You are walking down the busy sidewalk with hundreds of people passing you. Some have headphones on and are in their own zone. Some are talking to each other within the crowds. Most, of course, are on their cellular phones, barely looking where they are going. As the masses shuffle past you, you probably will not speak to a single person. These are your non-playable characters. They are not for you, nor are they more than just background noise to your dynamics. They will not contribute to your journey, nor will they modify your path.
Most or some of your day is already planned out. You know where you want to go, what you want to do, and with whom you want to talk to and meet. There is a good chance you will not be making any detours on this journey, unless that is your direct intent.
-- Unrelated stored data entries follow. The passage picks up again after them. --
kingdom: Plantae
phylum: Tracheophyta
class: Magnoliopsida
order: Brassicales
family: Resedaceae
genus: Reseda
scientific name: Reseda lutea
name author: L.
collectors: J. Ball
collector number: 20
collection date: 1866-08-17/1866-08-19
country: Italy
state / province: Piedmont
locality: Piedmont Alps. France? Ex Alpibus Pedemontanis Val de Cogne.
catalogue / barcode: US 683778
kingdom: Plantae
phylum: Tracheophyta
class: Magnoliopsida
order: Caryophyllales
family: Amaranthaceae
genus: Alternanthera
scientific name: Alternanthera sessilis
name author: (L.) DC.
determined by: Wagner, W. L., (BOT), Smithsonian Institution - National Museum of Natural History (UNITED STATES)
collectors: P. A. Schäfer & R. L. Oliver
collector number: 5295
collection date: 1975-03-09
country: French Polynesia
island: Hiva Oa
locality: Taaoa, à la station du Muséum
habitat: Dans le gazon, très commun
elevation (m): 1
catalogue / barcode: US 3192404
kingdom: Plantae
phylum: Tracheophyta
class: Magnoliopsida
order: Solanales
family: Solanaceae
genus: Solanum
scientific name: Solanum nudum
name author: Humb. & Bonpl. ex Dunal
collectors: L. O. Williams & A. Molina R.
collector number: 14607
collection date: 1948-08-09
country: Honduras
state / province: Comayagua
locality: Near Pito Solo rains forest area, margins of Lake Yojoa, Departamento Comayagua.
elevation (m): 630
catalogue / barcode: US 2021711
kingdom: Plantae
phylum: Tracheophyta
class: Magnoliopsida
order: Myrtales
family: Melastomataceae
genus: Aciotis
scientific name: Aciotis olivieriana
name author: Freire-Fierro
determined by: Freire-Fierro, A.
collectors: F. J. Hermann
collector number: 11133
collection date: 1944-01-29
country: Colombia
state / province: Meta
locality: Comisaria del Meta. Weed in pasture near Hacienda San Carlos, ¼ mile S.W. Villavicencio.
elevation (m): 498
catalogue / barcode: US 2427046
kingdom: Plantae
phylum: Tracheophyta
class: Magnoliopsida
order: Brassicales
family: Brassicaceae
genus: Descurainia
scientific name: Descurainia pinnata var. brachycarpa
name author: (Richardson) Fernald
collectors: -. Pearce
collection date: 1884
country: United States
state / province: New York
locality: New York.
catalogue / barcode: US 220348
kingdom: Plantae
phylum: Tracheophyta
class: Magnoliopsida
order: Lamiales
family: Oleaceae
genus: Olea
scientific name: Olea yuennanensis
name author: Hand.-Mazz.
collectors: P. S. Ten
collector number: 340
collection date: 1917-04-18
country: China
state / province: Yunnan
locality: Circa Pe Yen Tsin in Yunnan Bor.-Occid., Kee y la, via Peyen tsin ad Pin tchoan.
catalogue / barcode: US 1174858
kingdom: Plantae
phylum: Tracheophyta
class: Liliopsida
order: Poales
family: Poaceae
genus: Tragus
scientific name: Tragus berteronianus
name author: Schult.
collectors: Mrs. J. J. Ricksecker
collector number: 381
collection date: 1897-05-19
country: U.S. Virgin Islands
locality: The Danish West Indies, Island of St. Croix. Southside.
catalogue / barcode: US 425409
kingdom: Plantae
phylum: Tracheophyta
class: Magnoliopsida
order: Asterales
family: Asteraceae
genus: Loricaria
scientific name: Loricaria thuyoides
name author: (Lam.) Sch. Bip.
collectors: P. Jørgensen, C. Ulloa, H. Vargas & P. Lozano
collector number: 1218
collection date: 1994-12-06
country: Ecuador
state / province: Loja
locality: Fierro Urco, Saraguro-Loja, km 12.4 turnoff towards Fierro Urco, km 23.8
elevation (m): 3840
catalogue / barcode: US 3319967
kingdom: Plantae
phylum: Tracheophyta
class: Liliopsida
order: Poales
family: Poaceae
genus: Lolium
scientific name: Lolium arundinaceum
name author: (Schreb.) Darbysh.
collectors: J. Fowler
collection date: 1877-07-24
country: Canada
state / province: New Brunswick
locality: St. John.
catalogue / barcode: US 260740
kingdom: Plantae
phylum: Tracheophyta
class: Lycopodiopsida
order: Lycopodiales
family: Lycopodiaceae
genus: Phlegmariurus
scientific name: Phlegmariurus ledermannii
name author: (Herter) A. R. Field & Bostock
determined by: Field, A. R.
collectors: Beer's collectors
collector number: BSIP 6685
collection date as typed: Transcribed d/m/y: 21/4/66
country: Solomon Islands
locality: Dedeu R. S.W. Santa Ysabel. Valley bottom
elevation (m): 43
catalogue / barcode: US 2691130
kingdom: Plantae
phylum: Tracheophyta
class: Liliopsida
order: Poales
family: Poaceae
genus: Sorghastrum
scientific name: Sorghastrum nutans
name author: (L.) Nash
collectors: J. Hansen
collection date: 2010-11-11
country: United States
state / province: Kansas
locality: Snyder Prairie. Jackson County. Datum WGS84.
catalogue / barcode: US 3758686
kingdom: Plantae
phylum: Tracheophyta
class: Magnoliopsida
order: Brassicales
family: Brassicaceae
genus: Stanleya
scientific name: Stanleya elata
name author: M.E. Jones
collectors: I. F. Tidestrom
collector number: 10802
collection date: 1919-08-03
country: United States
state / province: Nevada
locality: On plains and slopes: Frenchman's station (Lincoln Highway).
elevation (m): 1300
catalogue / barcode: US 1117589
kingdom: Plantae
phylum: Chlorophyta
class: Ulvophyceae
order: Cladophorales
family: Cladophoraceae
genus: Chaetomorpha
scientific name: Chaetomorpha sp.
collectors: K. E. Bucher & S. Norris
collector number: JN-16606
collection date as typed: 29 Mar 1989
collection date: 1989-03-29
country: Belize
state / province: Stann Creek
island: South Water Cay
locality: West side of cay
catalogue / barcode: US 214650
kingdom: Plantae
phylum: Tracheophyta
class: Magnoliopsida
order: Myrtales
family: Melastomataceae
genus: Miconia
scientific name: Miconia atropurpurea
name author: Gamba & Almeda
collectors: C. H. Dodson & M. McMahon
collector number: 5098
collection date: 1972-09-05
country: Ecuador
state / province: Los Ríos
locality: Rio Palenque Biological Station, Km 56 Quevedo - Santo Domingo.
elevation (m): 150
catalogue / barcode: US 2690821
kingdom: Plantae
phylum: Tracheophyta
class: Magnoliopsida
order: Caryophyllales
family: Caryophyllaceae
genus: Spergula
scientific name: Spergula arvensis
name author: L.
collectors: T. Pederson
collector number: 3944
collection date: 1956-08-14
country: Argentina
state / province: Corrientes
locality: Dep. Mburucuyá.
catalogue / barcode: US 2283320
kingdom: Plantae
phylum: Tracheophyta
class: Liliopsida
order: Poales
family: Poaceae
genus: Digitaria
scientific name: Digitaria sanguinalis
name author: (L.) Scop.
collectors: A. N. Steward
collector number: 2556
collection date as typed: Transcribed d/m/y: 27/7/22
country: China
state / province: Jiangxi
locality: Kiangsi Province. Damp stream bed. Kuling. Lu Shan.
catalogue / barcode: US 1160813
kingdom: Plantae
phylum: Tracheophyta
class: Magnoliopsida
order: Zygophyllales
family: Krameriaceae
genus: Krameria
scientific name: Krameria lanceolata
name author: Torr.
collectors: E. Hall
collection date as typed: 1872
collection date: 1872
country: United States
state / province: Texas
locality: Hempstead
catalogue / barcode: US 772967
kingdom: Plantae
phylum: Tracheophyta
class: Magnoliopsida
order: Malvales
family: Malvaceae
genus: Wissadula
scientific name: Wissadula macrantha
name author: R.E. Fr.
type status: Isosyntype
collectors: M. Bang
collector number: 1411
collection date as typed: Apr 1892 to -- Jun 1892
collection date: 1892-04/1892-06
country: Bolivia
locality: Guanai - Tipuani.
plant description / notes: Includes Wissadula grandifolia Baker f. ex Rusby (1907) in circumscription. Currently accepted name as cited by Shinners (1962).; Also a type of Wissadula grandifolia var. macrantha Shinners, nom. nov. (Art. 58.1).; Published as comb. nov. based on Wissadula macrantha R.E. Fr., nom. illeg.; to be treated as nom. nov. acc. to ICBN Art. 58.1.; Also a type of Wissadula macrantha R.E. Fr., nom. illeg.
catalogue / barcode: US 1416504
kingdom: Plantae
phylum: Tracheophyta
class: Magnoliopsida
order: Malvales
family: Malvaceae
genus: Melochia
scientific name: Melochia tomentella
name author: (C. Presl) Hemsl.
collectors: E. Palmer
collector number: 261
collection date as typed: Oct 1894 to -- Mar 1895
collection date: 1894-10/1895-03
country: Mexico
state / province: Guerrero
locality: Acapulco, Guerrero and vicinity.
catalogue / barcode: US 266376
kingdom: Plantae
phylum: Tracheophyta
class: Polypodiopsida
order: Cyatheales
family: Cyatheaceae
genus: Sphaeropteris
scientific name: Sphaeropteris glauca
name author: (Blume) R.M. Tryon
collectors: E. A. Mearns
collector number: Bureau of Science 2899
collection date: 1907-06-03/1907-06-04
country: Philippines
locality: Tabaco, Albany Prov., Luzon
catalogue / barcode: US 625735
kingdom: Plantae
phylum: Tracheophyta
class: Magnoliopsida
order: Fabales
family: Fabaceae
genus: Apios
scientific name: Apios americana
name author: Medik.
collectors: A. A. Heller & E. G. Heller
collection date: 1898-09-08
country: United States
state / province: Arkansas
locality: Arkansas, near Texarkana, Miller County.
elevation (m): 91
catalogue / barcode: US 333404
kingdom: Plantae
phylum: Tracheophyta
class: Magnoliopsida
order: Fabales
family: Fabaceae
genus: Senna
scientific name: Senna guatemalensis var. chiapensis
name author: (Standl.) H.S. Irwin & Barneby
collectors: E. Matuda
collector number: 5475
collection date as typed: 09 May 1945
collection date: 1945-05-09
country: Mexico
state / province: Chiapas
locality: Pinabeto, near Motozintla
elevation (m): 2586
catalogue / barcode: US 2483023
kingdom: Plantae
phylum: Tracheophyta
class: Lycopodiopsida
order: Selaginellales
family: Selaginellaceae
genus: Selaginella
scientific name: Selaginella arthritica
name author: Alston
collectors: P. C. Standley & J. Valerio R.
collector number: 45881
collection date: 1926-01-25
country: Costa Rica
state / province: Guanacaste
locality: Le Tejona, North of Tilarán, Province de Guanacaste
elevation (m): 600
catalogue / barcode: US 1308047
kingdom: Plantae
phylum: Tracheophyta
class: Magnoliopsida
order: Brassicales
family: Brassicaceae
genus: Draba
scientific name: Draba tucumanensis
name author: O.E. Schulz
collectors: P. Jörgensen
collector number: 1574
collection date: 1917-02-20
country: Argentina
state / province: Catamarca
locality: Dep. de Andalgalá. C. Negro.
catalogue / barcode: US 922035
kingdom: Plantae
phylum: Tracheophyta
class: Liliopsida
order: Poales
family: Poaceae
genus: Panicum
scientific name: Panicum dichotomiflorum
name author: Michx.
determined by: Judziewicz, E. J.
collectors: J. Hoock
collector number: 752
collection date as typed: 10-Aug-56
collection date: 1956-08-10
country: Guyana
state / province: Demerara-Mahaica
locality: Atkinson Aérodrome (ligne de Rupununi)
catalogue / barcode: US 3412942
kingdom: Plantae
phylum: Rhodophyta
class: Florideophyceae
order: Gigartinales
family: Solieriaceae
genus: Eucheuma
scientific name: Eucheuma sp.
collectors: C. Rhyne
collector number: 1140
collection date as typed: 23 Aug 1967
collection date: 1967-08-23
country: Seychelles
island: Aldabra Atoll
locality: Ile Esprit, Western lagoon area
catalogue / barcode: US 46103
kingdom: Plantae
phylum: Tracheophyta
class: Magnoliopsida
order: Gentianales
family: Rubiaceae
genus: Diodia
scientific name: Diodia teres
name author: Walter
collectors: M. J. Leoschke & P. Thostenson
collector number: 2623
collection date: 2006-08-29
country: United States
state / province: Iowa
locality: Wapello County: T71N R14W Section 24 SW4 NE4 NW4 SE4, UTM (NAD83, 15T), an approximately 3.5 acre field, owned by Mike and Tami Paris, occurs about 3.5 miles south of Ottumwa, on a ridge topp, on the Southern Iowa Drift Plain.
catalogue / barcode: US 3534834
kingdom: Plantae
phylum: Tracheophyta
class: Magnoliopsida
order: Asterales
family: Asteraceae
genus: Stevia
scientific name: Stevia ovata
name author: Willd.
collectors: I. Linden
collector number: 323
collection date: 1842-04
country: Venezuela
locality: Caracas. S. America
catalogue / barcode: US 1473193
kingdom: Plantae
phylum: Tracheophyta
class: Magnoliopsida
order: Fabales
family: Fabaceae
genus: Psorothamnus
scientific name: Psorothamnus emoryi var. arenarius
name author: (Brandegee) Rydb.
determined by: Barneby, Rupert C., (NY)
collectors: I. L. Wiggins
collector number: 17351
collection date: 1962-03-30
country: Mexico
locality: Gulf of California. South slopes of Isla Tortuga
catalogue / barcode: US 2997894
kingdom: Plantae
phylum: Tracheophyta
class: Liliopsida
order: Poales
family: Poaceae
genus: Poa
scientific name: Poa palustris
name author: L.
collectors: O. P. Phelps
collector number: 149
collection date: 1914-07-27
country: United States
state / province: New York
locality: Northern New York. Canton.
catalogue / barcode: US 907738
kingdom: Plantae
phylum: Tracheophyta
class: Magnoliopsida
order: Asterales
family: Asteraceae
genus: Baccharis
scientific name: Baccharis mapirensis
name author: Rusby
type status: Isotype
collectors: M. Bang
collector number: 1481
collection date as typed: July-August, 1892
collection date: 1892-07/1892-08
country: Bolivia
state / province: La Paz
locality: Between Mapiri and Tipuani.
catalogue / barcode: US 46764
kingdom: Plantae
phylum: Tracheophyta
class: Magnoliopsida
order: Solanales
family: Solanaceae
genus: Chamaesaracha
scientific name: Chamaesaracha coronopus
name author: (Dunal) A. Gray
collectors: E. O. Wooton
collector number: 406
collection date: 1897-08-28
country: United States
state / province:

This means that you probably will not strike up a conversation with a complete stranger. As more people are engulfed by technology, most will probably not do this. Because of this, the course of your day is not affected by the NPC.
What if you went out of your way to disrupt your normal pattern and speak to someone entirely new? How would this affect the course of your planned and unplanned day? Would this instantiate a brand-new flow of events? Examples would include approaching up to a new person in the crowd, talking to a stranger on the train, or going out of your way to say hi to someone at work that you would not normally interact with.
What defines a non-playable character? They must not be directly controlled by you, there must be a large amount of them, and they must not alter events directly unless expressly acted upon by the main character. There are 3 categories in video games that follow the same idea. The main and playable characters, the supporting storyline characters, and NPCs. Interacting with the first category puts you in control of the scenario and the entire plot. You are able to be this character. Interacting with the second one alters events and storylines, supports the main characters, and are semi non-playable. The last category is essentially background noise. It is possible to interact with them, but they do not alter the main storyline and exist in large numbers as they are constantly regenerating.
In video games, everything is scripted. All categories, except the playable character follow some kind of logic and order. In real life, it more of a chaos problem rather than direct scripting. The 3 categories of characters from video games also directly translates into reality as you, your family and friends, and all other people, respectively. The main take away questions inspired by these parallels are as follows: In real life, how much influence do NPCs have on your story, would interacting with NPCs affect you directly or is does it serve as merely blank interactions, and how much effort is required to bring an NPC into your second-degree supporting characters?